BEIJING (AFP) - US-listed Chinese microblogging platform Weibo is seeking to raise up to $547 million in a share offer in Hong Kong, documents showed Monday, the latest China tech company to list closer to home as tensions with the United States rise.
Several US-listed Chinese tech firms such as Alibaba have held initial public offerings in Hong Kong over the past two years as the United States has stepped up scrutiny of Chinese companies.
Listing in Hong Kong is seen as a hedge against the risk of being removed from US exchanges and a way of accessing an investor base closer to their home markets.
China also has been encouraging its big tech players to list either in Hong Kong or Shanghai.
On Monday, Nasdaq-listed Weibo -- China’s answer to Twitter -- said in a filing that it plans to sell 11 million shares for as much as HK$388 ($49.75) each.

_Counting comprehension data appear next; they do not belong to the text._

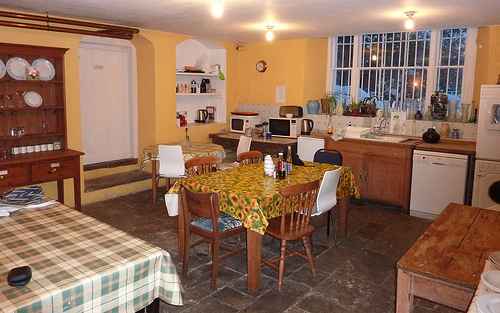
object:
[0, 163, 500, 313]
ground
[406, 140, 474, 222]
washer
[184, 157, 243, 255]
chair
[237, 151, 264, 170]
chair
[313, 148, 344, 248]
chair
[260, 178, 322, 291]
chair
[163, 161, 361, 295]
table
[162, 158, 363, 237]
table cloth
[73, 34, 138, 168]
door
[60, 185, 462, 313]
floor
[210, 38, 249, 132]
corner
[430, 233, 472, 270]
wood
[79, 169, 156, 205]
step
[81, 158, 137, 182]
step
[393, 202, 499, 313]
table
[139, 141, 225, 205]
table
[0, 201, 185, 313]
table clothe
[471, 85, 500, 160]
washer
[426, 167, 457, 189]
white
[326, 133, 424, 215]
cabinet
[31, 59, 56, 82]
plate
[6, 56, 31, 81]
plate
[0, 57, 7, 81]
plate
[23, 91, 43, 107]
plate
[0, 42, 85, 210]
shelf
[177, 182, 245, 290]
chair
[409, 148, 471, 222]
dishwasher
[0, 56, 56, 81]
china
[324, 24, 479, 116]
window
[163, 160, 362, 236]
cloth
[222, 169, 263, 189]
flowers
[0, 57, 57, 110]
utensils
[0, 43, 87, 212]
cabinet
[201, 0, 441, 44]
lights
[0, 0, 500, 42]
ceiling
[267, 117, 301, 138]
microwave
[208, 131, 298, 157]
table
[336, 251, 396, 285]
tile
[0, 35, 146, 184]
doorway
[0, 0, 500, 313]
kitchen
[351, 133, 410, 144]
sink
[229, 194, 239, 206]
flower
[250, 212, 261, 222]
flower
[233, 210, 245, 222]
flower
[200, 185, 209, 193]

Shares are expected to start trading on December 8.
Weibo, which launched in 2009 and is among the earliest social media platforms in China, had 566 million monthly active users as of June, it said in a filing.
Its shares have traded on the Nasdaq since 2014.
Weibo is among the most widely-used social media platforms in China, where authorities have blocked major international players such as Facebook.
Weibo said it plans to use the funds raised from its Hong Kong listing to grow its user base and for research and development.
But it cautioned that it is "subject to changing laws and regulations regarding regulatory matters, corporate governance and public disclosure" that have increased both its costs and risks of non-compliance.
In recent months, Chinese regulators have launched a wide-ranging clampdown on tech companies like Alibaba, Tencent and Meituan -- clipping the wings of major internet firms that wield heavy influence over consumers’ daily lives.